Excluding images, repeat the data exactly as given.

..........

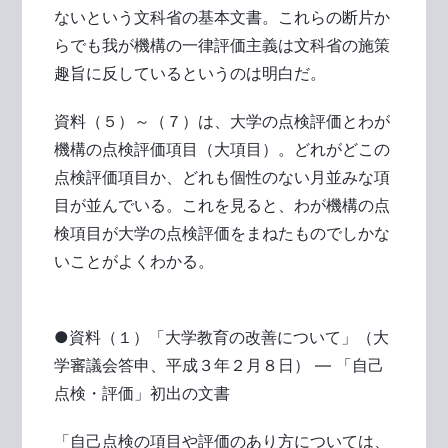
ないという文科省の基本文書。これらの断片か
らでも我が機構の一律評価主義は文科省の施策
趣旨に反しているというのは明白だ。
資料（５）～（７）は、大学の点検評価とわが
機構の点検評価項目（大項目）。どれがどこの
点検評価項目か、どれも個性のない月並みな項
目が並んでいる。これを見ると、わが機構の点
検項目が大学の点検評価をまねたものでしかな
いことがよくわかる。
●資料（１）「大学教育の改善について」（大
学審議会答申、平成３年２月８日） ― 「自己
点検・評価」初出の文書
「自己点検の項目や評価のあり方については、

..........

__RESPONSE AREA__
ないという文科省の基本文書。これらの断片か
らでも我が機構の一律評価主義は文科省の施策
趣旨に反しているというのは明白だ。
資料（５）～（７）は、大学の点検評価とわが
機構の点検評価項目（大項目）。どれがどこの
点検評価項目か、どれも個性のない月並みな項
目が並んでいる。これを見ると、わが機構の点
検項目が大学の点検評価をまねたものでしかな
いことがよくわかる。
●資料（１）「大学教育の改善について」（大
学審議会答申、平成３年２月８日） ― 「自己
点検・評価」初出の文書
「自己点検の項目や評価のあり方については、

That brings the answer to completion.